While she has benefited from having good paying jobs, Abrams wisely notes the difference between wealth and income. Graduating and starting her career pre-financial crash put her in a much better position than many of us, and yet she still has financial challenges to manage. She describes having to take over virtually as head of the household for her parents post-Hurricane Katrina. Abrams has paid for her parents’ health insurance and financially supported them as they raise one of their grandchildren.
From her disclosure, Abrams drives a 14-year-old car, while paying off a car for her parents. It is not an easy task to pick up the slack for others financially. At one time or another, it is likely that similar to Abrams voters have had to make tough financial decisions. The Atlanta-Journal Constitution doesn’t seem to understand the difference between being financially irresponsible and making hard choices to help her family.
Why are we attacking candidates for responsibly handling financial challenges? Notably, at a time when we are celebrating the wave of everyday average people rising up from the ranks to run for office. If someone like Abrams is going to be attacked for her financial choices, what about those of us who do not have her good fortune? Having a major paper trounce on those with financial challenges is not a good look. Absence some showing of bad acts or wrongdoing, we should not tolerate elites shaming candidates for doing what it takes to live.
Folks can snicker if they want upon reading the Atlanta Journal-Constitution’s hack story about Abrams’ reported debt, but it only shows she is a real person like many of us. Many of us have supported parents, younger siblings, and cared for children who are not our own. The continued financial strain on families across Georgia and the country is something that needs our attention. Debt alone does not make someone less capable as a candidate.
We love rag to riches stories like evans. No love for rags to continues to work hard and sometimes struggle but never give up stories. 🙄🤔😒
— Shannon (@astrivingparent) March 15, 2018
Reading and listening to Abrams’ testimonial, I reflected on my background. Also coming from a family that was working poor, I did not have a strong financial knowledge before getting enticed with credit cards and saddled with loan debt.

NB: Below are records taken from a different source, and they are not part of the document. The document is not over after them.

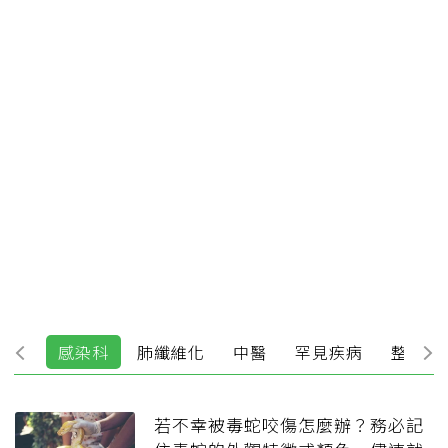
牙科
感染科
肺纖維化
中醫
罕見疾病
整形美
若不幸被毒蛇咬傷怎麼辦？務必記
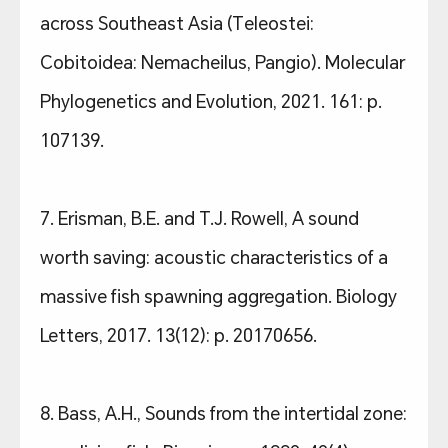
across Southeast Asia (Teleostei:
Cobitoidea: Nemacheilus, Pangio). Molecular
Phylogenetics and Evolution, 2021. 161: p.
107139.
7. Erisman, B.E. and T.J. Rowell, A sound
worth saving: acoustic characteristics of a
massive fish spawning aggregation. Biology
Letters, 2017. 13(12): p. 20170656.
8. Bass, A.H., Sounds from the intertidal zone:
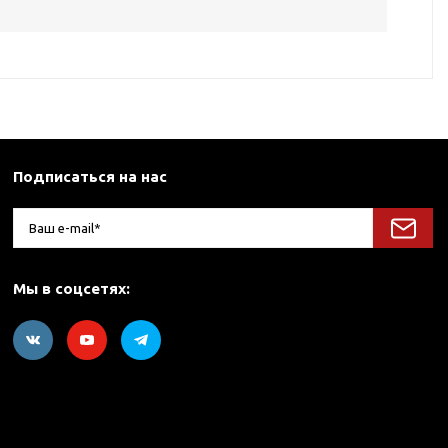
Подписаться на нас
Мы в соцсетях:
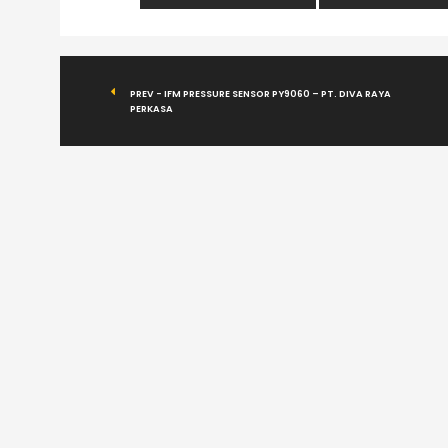
PREV - IFM PRESSURE SENSOR PY9060 – PT. DIVA RAYA
PERKASA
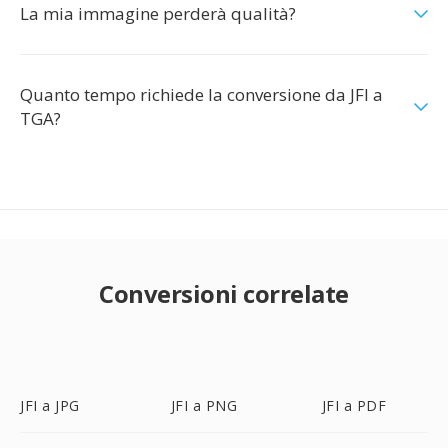
La mia immagine perderà qualità?
Quanto tempo richiede la conversione da JFI a
TGA?
Conversioni correlate
JFI a JPG
JFI a PNG
JFI a PDF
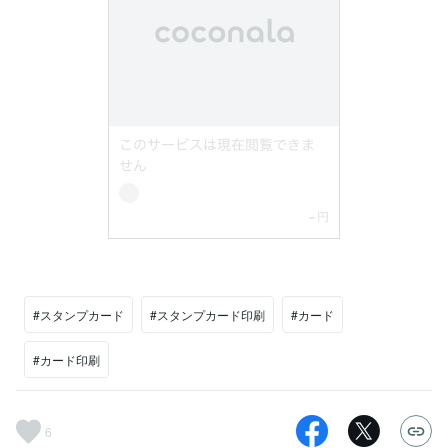
#スタンプカード
#スタンプカード印刷
#カード
#カード印刷
6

After I read Abrams’ account, I feel less like a failure because I’m not farther along financially. Coming out of law school in the midst of the financial crash, my preferred area of practice and location of choice was taken from me. Along the way, different situations occurred that saw me deeper in debt. I financially supported my mother and my siblings at various points in time. It’s real life.
If we don’t embrace this commitment to family and community how do we move the state and the nation forward? As an adult having navigated these complexities, Abrams has the first-hand experience of running a household and managing competing financial interests.
If one applies the financial litmus test implied by the Atlanta Journal-Constitution in this article would, in effect, create a higher threshold to “qualify” for office that many candidates could not meet. What’s next, the return of the poll tax? We should be evaluating candidates on their commitment and platform, not whether they have as much as the next person in their accounts.
Whatever the Atlanta-Journal Constitution was trying to accomplish with this latest piece, it is clear that Abrams understands the challenges of working Georgians first hand. Sadly, the Atlanta-Journal Constitution does not.